The energy commission agreed to include an electricity subsidy of 78.6 trillion rupiah ($8.3 billion) in the 2013 state budget, Chairman Sutan Bhatoegana said yesterday after a meeting with the commission and the Ministry of Energy and Mineral Resources. That equates to a 15 percent increase in electricity prices. Households consuming less than 900 volt-amperes will be exempt from the higher rates, he said. The measure must still be approved by parliament.

An increase in electricity prices would boost state utility PT Perusahaan Listrik Negara’s ability to invest in power plants in Southeast Asia’s biggest economy, where about 74 percent of the population was connected as of March, according to data from Listrik Negara. That’s lower than the electrification ratio of Thailand with 99.3 percent and Vietnam with 97.6 percent.

“We have agreed that spending for infrastructure is too small,” Deputy Finance Minister Mahendra Siregar said today. “It will be one of our priorities.”

Electricity demand in Indonesia is expected to grow by 9 percent next year, Deputy Energy and Mineral Resources Minister Rudi Rubiandini said in a presentation during the meeting. The government will increase its capital spending by 15 percent in 2013 to boost infrastructure that is needed to ensure sustainable growth, President Susilo Bambang Yudhoyono said in his Aug. 16 budget speech.

Automatic Adjustments

To contain energy subsidies and make more funds available for spending that will benefit the economy, Yudhoyono proposed adjusting power tariffs automatically every quarter starting in January. The method of implementation for next year’s electricity rate increase wasn’t announced at yesterday’s meeting.

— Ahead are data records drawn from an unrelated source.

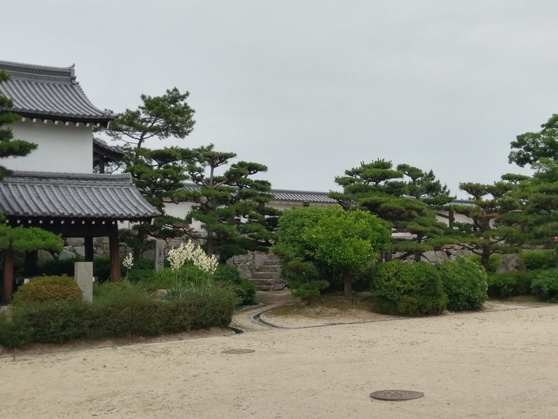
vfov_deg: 53.1
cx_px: 279
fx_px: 419
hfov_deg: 67.3
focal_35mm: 26
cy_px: 210
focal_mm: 4.58
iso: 100
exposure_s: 1/960
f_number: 1.8
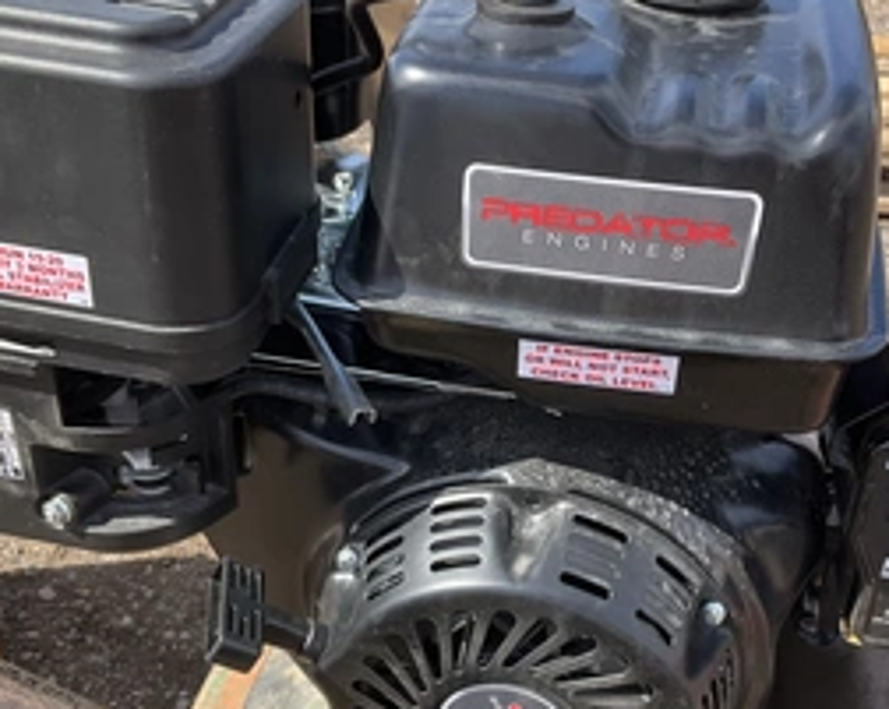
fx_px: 1183
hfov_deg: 41.1
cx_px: 519
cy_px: 444
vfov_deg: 33.2
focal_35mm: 45
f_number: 1.8
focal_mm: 3
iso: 25
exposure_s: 1/551
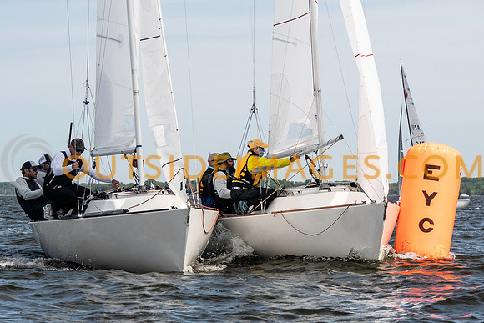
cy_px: 173
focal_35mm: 145
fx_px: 1953
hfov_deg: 14.1
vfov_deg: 9.5
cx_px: 260
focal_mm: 66
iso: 400
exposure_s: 1/2500
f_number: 5
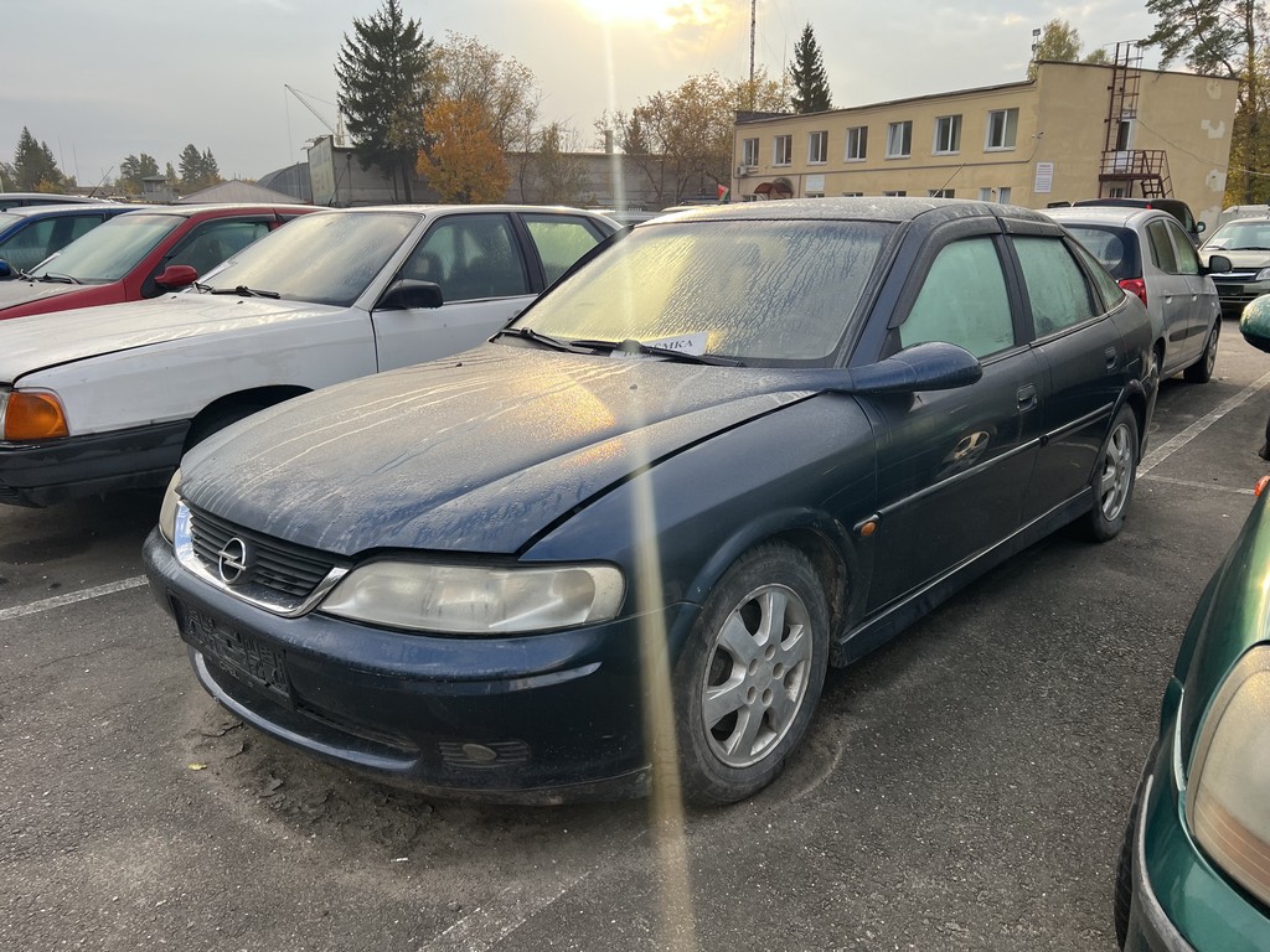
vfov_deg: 53.1
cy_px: 476
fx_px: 954
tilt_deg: -15.8
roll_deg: +0.9
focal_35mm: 26
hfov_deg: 67.3
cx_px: 635
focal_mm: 5.7
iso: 50
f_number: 1.5
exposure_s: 1/738
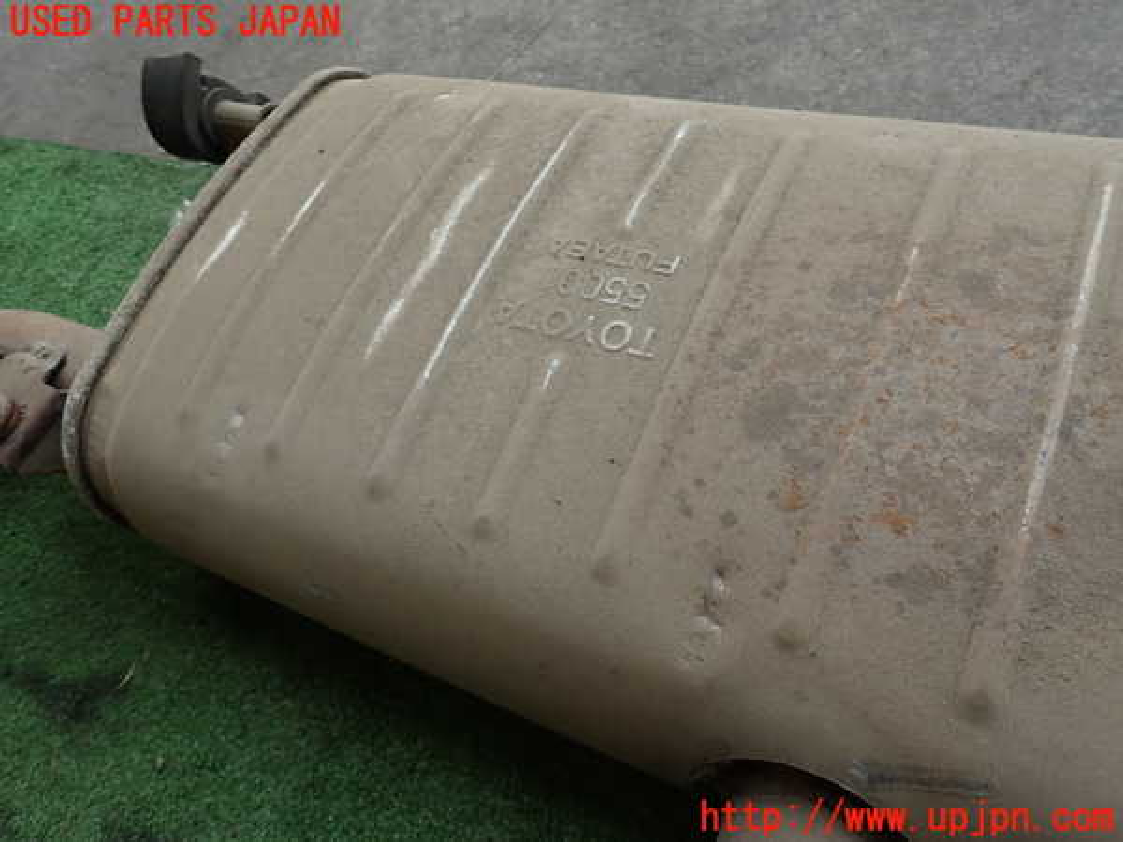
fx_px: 811
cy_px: 421
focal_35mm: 25
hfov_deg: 69.4
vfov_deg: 54.9
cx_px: 562
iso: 100
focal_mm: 4.5
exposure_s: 1/125
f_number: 2.8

“The issue is not with the availability of funds,” Fauzi Ichsan, a senior economist at Standard Chartered Plc in Jakarta, said in a phone interview today. “Even without raising electricity prices or fuel prices, infrastructure projects are delayed because of problems such as land acquisition.”

Indonesia’s parliament approved a land-acquisition bill in December that will allow the government to accelerate road, port and airport projects. During the president’s first five-year term through 2009, 125 kilometers (78 miles) of toll roads were built, compared with China’s 4,719 kilometers of toll roads in 2009 alone. A 1961 law says that only the president can seize land if owners refuse to sell.